İstenen Görev » Görevimiz Tehlike serisini anlatan metinde "Günlük gelişmeleri takip" ile başlayıp "Aralık gibi verebilirsiniz." ile biten bölümü harfi harfine aktarın.

━━ Kaynak Metin ━━

Habertürk
    Takipde Kalın!
      Günlük gelişmeleri takip edebilmek için habertürk uygulamasını indirin

        “Görevimiz Tehlike” filmi ilk vizyona girdiği zaman hem müzikleriyle hem de aksiyon sahneleriyle bayağı sansasyon yaratmıştı. Tam serinin yere çakıldığını düşünürken Tom Cruise hamle yaptı ve serinin devam edeceğinin sinyallerini verdi. Tam da yaz aylarında film sıkıntısı çekerken filmin Temmuz’da vizyona girmiş oluşu kafa dağıtmamıza vesile oldu. Cruise seriyi o kadar sahiplendi ki, sanki onu çocuğu gibi görüyor. Hatta Imdb.com sitesindeki bilgiye göre; Cruise altıncısını çekmek için kolları sıvamış. Hoş kendisi şu ara “Top Gun 2” ve “Jack Reacher: Never Go Back” filmlerinin çekimleri ile meşgul… Önemli bir hatırlatma; filmin DVD’sinin ön siparişini 11 Aralık gibi verebilirsiniz.

━━━
━━ Verilen Bilgiler ━━

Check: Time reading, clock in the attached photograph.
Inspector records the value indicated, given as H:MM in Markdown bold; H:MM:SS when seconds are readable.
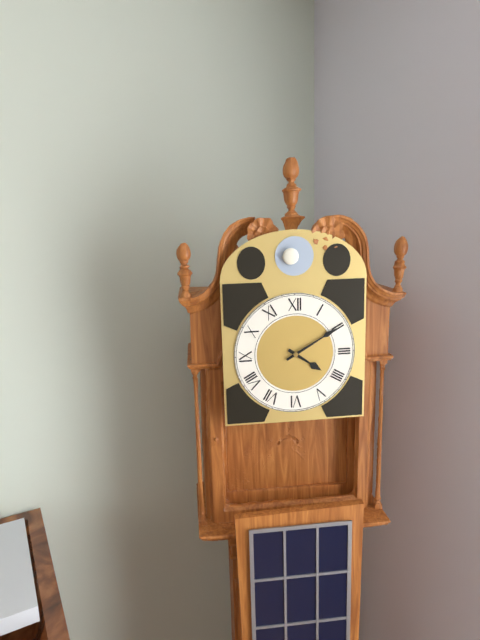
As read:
**4:10**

━━━

Görev Sonucu »
Günlük gelişmeleri takip edebilmek için habertürk uygulamasını indirin

        “Görevimiz Tehlike” filmi ilk vizyona girdiği zaman hem müzikleriyle hem de aksiyon sahneleriyle bayağı sansasyon yaratmıştı. Tam serinin yere çakıldığını düşünürken Tom Cruise hamle yaptı ve serinin devam edeceğinin sinyallerini verdi. Tam da yaz aylarında film sıkıntısı çekerken filmin Temmuz’da vizyona girmiş oluşu kafa dağıtmamıza vesile oldu. Cruise seriyi o kadar sahiplendi ki, sanki onu çocuğu gibi görüyor. Hatta Imdb.com sitesindeki bilgiye göre; Cruise altıncısını çekmek için kolları sıvamış. Hoş kendisi şu ara “Top Gun 2” ve “Jack Reacher: Never Go Back” filmlerinin çekimleri ile meşgul… Önemli bir hatırlatma; filmin DVD’sinin ön siparişini 11 Aralık gibi verebilirsiniz.